___ DATASET EXTRACT

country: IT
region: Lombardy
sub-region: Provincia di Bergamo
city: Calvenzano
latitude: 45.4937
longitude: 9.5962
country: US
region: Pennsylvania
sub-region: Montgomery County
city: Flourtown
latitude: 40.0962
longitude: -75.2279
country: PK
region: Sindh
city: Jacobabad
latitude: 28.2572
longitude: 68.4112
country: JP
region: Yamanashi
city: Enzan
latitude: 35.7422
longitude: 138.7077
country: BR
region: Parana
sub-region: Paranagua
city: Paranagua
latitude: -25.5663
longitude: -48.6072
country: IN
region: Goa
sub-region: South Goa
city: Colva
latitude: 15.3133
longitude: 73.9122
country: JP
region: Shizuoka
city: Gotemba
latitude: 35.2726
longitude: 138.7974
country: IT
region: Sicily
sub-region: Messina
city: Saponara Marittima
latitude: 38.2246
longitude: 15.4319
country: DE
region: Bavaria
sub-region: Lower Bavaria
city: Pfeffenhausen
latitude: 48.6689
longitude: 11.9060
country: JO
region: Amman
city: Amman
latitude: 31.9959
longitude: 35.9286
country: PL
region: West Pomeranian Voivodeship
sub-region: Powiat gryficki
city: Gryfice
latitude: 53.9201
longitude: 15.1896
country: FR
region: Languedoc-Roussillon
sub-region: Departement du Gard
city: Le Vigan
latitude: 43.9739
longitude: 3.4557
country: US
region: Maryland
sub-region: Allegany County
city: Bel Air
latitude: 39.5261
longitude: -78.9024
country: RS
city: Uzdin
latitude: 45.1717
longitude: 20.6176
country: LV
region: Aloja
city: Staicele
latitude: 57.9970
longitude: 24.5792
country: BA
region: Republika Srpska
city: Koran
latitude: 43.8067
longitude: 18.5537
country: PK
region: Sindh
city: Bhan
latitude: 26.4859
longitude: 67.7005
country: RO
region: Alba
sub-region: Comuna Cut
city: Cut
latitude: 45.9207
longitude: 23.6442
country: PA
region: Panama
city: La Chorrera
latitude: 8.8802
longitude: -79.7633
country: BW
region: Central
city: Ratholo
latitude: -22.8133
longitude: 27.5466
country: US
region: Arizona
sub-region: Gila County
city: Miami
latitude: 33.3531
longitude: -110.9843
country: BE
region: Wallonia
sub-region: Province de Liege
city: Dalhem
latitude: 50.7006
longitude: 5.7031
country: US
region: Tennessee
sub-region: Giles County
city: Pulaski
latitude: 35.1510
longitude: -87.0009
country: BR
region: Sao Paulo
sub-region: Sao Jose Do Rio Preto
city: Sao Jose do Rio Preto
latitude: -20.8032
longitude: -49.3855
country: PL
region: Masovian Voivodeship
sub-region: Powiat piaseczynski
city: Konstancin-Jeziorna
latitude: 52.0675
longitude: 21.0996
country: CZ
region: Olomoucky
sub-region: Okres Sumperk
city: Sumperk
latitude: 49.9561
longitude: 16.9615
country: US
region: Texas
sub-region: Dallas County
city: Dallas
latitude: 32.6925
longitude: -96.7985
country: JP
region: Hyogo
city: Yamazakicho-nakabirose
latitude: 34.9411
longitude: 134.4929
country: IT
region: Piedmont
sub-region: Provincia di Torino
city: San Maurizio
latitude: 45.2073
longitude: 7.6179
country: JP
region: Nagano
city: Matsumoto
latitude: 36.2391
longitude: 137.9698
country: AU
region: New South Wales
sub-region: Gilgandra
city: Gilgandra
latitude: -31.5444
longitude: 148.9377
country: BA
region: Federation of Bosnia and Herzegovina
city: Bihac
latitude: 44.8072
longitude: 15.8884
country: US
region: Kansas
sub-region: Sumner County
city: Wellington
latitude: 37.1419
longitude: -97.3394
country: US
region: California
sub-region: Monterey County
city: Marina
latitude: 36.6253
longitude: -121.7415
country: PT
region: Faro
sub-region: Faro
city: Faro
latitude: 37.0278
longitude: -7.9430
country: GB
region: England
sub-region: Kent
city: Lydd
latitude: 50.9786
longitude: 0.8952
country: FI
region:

______

EXERCISE INSTRUCTIONS. Change every occurrence of "city" in the data above to "locality", and leave all other text in each line unaltered.

EXPECTED OUTPUT.
country: IT
region: Lombardy
sub-region: Provincia di Bergamo
locality: Calvenzano
latitude: 45.4937
longitude: 9.5962
country: US
region: Pennsylvania
sub-region: Montgomery County
locality: Flourtown
latitude: 40.0962
longitude: -75.2279
country: PK
region: Sindh
locality: Jacobabad
latitude: 28.2572
longitude: 68.4112
country: JP
region: Yamanashi
locality: Enzan
latitude: 35.7422
longitude: 138.7077
country: BR
region: Parana
sub-region: Paranagua
locality: Paranagua
latitude: -25.5663
longitude: -48.6072
country: IN
region: Goa
sub-region: South Goa
locality: Colva
latitude: 15.3133
longitude: 73.9122
country: JP
region: Shizuoka
locality: Gotemba
latitude: 35.2726
longitude: 138.7974
country: IT
region: Sicily
sub-region: Messina
locality: Saponara Marittima
latitude: 38.2246
longitude: 15.4319
country: DE
region: Bavaria
sub-region: Lower Bavaria
locality: Pfeffenhausen
latitude: 48.6689
longitude: 11.9060
country: JO
region: Amman
locality: Amman
latitude: 31.9959
longitude: 35.9286
country: PL
region: West Pomeranian Voivodeship
sub-region: Powiat gryficki
locality: Gryfice
latitude: 53.9201
longitude: 15.1896
country: FR
region: Languedoc-Roussillon
sub-region: Departement du Gard
locality: Le Vigan
latitude: 43.9739
longitude: 3.4557
country: US
region: Maryland
sub-region: Allegany County
locality: Bel Air
latitude: 39.5261
longitude: -78.9024
country: RS
locality: Uzdin
latitude: 45.1717
longitude: 20.6176
country: LV
region: Aloja
locality: Staicele
latitude: 57.9970
longitude: 24.5792
country: BA
region: Republika Srpska
locality: Koran
latitude: 43.8067
longitude: 18.5537
country: PK
region: Sindh
locality: Bhan
latitude: 26.4859
longitude: 67.7005
country: RO
region: Alba
sub-region: Comuna Cut
locality: Cut
latitude: 45.9207
longitude: 23.6442
country: PA
region: Panama
locality: La Chorrera
latitude: 8.8802
longitude: -79.7633
country: BW
region: Central
locality: Ratholo
latitude: -22.8133
longitude: 27.5466
country: US
region: Arizona
sub-region: Gila County
locality: Miami
latitude: 33.3531
longitude: -110.9843
country: BE
region: Wallonia
sub-region: Province de Liege
locality: Dalhem
latitude: 50.7006
longitude: 5.7031
country: US
region: Tennessee
sub-region: Giles County
locality: Pulaski
latitude: 35.1510
longitude: -87.0009
country: BR
region: Sao Paulo
sub-region: Sao Jose Do Rio Preto
locality: Sao Jose do Rio Preto
latitude: -20.8032
longitude: -49.3855
country: PL
region: Masovian Voivodeship
sub-region: Powiat piaseczynski
locality: Konstancin-Jeziorna
latitude: 52.0675
longitude: 21.0996
country: CZ
region: Olomoucky
sub-region: Okres Sumperk
locality: Sumperk
latitude: 49.9561
longitude: 16.9615
country: US
region: Texas
sub-region: Dallas County
locality: Dallas
latitude: 32.6925
longitude: -96.7985
country: JP
region: Hyogo
locality: Yamazakicho-nakabirose
latitude: 34.9411
longitude: 134.4929
country: IT
region: Piedmont
sub-region: Provincia di Torino
locality: San Maurizio
latitude: 45.2073
longitude: 7.6179
country: JP
region: Nagano
locality: Matsumoto
latitude: 36.2391
longitude: 137.9698
country: AU
region: New South Wales
sub-region: Gilgandra
locality: Gilgandra
latitude: -31.5444
longitude: 148.9377
country: BA
region: Federation of Bosnia and Herzegovina
locality: Bihac
latitude: 44.8072
longitude: 15.8884
country: US
region: Kansas
sub-region: Sumner County
locality: Wellington
latitude: 37.1419
longitude: -97.3394
country: US
region: California
sub-region: Monterey County
locality: Marina
latitude: 36.6253
longitude: -121.7415
country: PT
region: Faro
sub-region: Faro
locality: Faro
latitude: 37.0278
longitude: -7.9430
country: GB
region: England
sub-region: Kent
locality: Lydd
latitude: 50.9786
longitude: 0.8952
country: FI
region:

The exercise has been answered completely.